The resistance came from the right-sizing phase. Engineers were nervous about smaller instances. “What if we get a traffic spike?” We addressed this by load testing the right-sized configuration before making changes. In every case, the smaller instances handled the load fine. The previous sizing had been based on guesses, not data.

The Solution

Beyond the immediate cost cuts, we built systems to prevent the problem from recurring:

  • Visibility tooling We implemented IBM Kubecost, a Kubernetes cost monitoring tool that attributes spend to namespaces and workloads, and set up custom CloudWatch dashboards for non-containerized resources. Every team could now see exactly what their services cost. Accountability changed behavior — teams started optimizing on their own once they could see the numbers.
  • Automated scaling The existing auto-scaling policies were either missing or misconfigured. We implemented target tracking scaling for the application tier and scheduled scaling for the dev environments, scaling to zero nights and weekends.
  • Spot instances for batch Their data pipeline ran nightly batch jobs that were perfect for spot instances: fault-tolerant, flexible on timing, and not customer-facing. Moving these workloads to spot cut that portion of the bill by 70%.
  • Governance We established tagging standards and enforced them through AWS Service Control Policies. New resources without proper tags could not be created. Monthly cost review meetings became part of the engineering rhythm, with each team responsible for their spend.

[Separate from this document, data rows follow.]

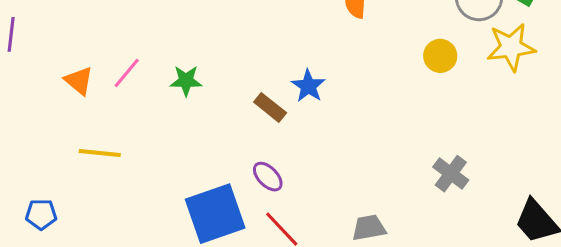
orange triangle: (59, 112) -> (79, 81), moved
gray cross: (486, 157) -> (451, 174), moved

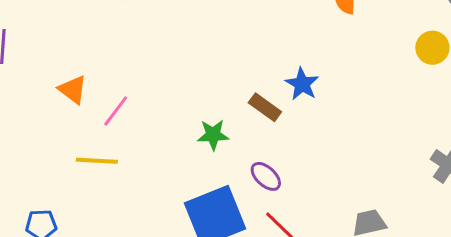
pink line: (127, 73) -> (116, 111), moved
green star: (186, 81) -> (213, 135), moved

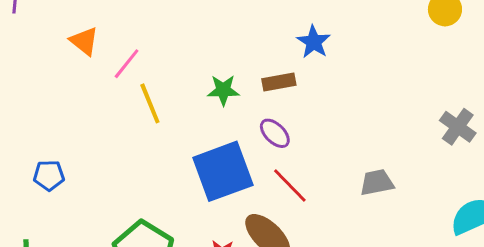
brown rectangle: (265, 107) -> (279, 82), moved, turned -48
yellow line: (97, 161) -> (150, 103), moved, turned 63

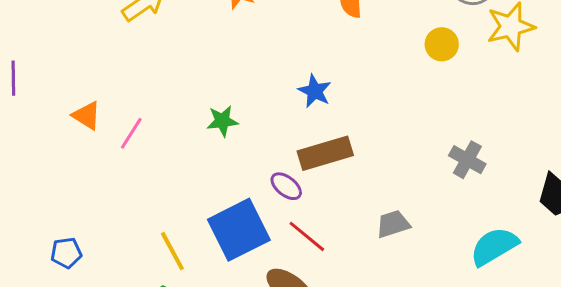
brown rectangle: (279, 82) -> (325, 153), moved, size x1.6
green star: (223, 90) -> (222, 121), moved
yellow line: (150, 103) -> (172, 251), moved

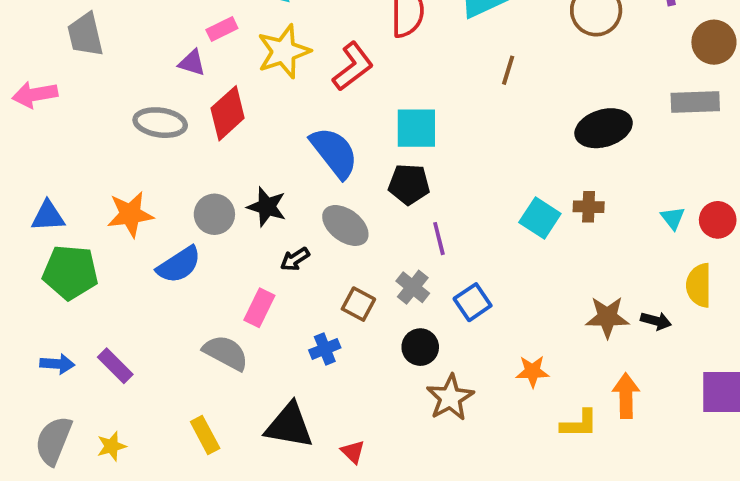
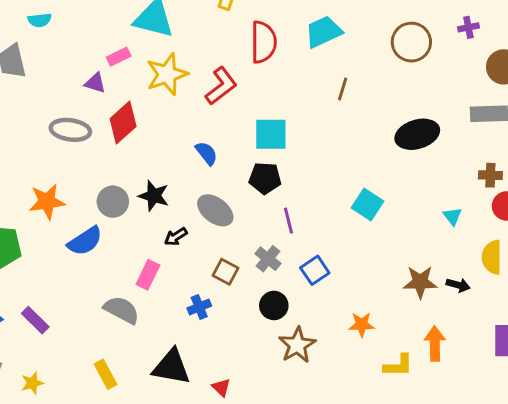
blue semicircle: (334, 153) -> (206, 153), size x0.6
brown cross: (589, 207) -> (490, 175), moved
cyan triangle: (673, 218) -> (452, 216), moved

The dev environment consolidation deserves special mention. Eight separate environments became two shared environments with namespace isolation — a 75% reduction in infrastructure footprint (8 → 2). Developers could still work independently, but the compute, database, and networking costs dropped proportionally. Scheduled scaling meant those environments cost almost nothing outside business hours.

Key Takeaways

  • Start with visibility You can't optimize what you can't measure. The tagging audit and cost attribution work was unsexy but essential. Once teams could see their costs, optimization happened organically.
  • Quick wins build credibility Cleaning up unused resources in the first two weeks saved $9,000/month and proved we were making progress. That credibility made the harder conversations about architecture changes easier.
  • Right-sizing fears are usually unfounded Engineers oversize instances because they're worried about the unknown. Actual utilization data almost always shows massive headroom. Load test to prove it, then make the change.